A Grey-beard’s Adventure in On-line Marketing

So is that it? Facebook’s the new designer drug? Outwardly fun, but actually addictive and destructive, a threat to world peace and a danger to national stability?

Or, if you’re an internet marketing junkie, the answer to our prayers - a one-stop shop for gettin’ to the market fast and cheap?

Well - that depends.

Like many people, I suppose, my journey into Web 2-point-Oh pretty much began with Facebook. I’d heard plenty about it in the media, of course - and so many of my friends were saying how bad it was and how it was going to destroy an entire generation (i.e. their children) and turn them into geek-style zombies obsessing over their computer screens in the dead of the night - that I just couldn’t help myself.

I signed up.

I thought it was a bold step although at first I was scared I’d get dissed by a bunch of youngsters who didn’t want this old bullet around, this (cliché! incoming!) mutton dressed up as lamb playing in their private club.

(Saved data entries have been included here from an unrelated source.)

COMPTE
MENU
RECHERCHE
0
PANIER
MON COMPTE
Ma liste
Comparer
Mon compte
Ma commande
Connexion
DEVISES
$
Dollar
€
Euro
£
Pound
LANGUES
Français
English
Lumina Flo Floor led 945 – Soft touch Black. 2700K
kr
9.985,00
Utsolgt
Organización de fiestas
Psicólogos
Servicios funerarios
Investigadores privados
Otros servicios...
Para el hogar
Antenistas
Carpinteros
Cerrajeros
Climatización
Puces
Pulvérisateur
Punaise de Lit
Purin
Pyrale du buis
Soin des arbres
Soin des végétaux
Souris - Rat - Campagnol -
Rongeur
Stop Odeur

But I haven’t been dissed yet (I guess the kids are so busy playing with themselves - or, perhaps, even ignoring the club - that they’re not even aware I’m there). What has happened, though, is that I’ve made some new friends and some old friends have found me. I’ve been bought and sold as a human pet and I think I’ve become some kind of a pirate. I’ve received hilarious, sad and sometimes pornographic posts on my Super Wall (which particular app I eventually killed - but not because of the porn: it just got irritating, somehow, getting all that dross. I mean, how many times can one person take receiving the same picture of some pwetty likkle puppy?).

And then I got bored (which I suspect is pretty much the trend amongst Facebook users - whose numbers apparently fell from 8.9 million in December last year to 8.5 million in January this year). And now I hardly use the thing, except for regular visits to my profile to check on my favourite group (the ‘Nathan and Milla Fan Club’ - which I created for sharing pictures of my grandson and his cousin. But - nah, nah, na-na nah - I’m not gonna give you the link; if you haven’t signed up on Facebook, why would you want it?).

Facebook though, was useful to me as an introduction to how people are communicating these days and I do recommend it - even to my Luddite friends who won’t allow their children anywhere near a computer “because if they start playing on those things, they won’t go outside and play in the sun and the mud and the rain.” Yeah, right. And if you never let them drink a sickly green coolie they’ll never slink off to buy sweets behind your back, either.

But what I think I’ve also discovered is what Facebook isn’t - and it isn’t a business application. Of course I’ve tried to use it for business myself: I put up a group for my blog - This Tourism Week - and some of my personal friends did sign up as members and I do send them a weekly e-mail (through Facebook) that reminds them to go to my blog and read it. But so far nobody’s drifted onto This Tourism Week from Facebook - not according to either my own blog stats or my Google Analytics account.

And then there’s this, too: ABSA Bank created a Facebook account in an attempt, I suppose, to draw the youngsters in as customers. It’s got a funky “Put Your Best Foot Forward” graphic and if you tell us how to put our best foots forward, you can even win a Macbook - the ultimate in e-cool.

But I think the whole thing’s more of an exercise in putting your corporate foot in your mouth - especially when you see comments like this one (on ABSA’s Facebook Wall) from a young South African named Alistair Fairweather: “Remember ‘My bank is my elbow’ and ‘My bank is my ringworm’ and all that rubbish? Ahhh - they don’t make payoff lines like those beauties any more.

“There’s nothing sadder than a bunch of money grubbing corporate bankers trying to play it cool with the kids.”

And that, I’m afraid, is pretty much the best and most incisive commentary you’re likely to read as far as business on Facebook is concerned.

Sure - it works sometimes. Especially when it comes to people’s social lives. Cafe Havana in Mossel Bay, for instance, couldn’t understand why their regular Friday night crowd doubled one week - until they found out that the DJ they’d brought in from neighbouring George had mailed all his Facebook friends to say that he’d be playing there that night.

But that, I think, is it as far as Facebook as a business tool is concerned.

Which isn’t to say that that Web 2-point-Oh isn’t a business tool, by the way - far from it.

It simply means that there’s a moer of a lot more to Web 2-point-Oh than one over-hyped and over-sexed social networking site.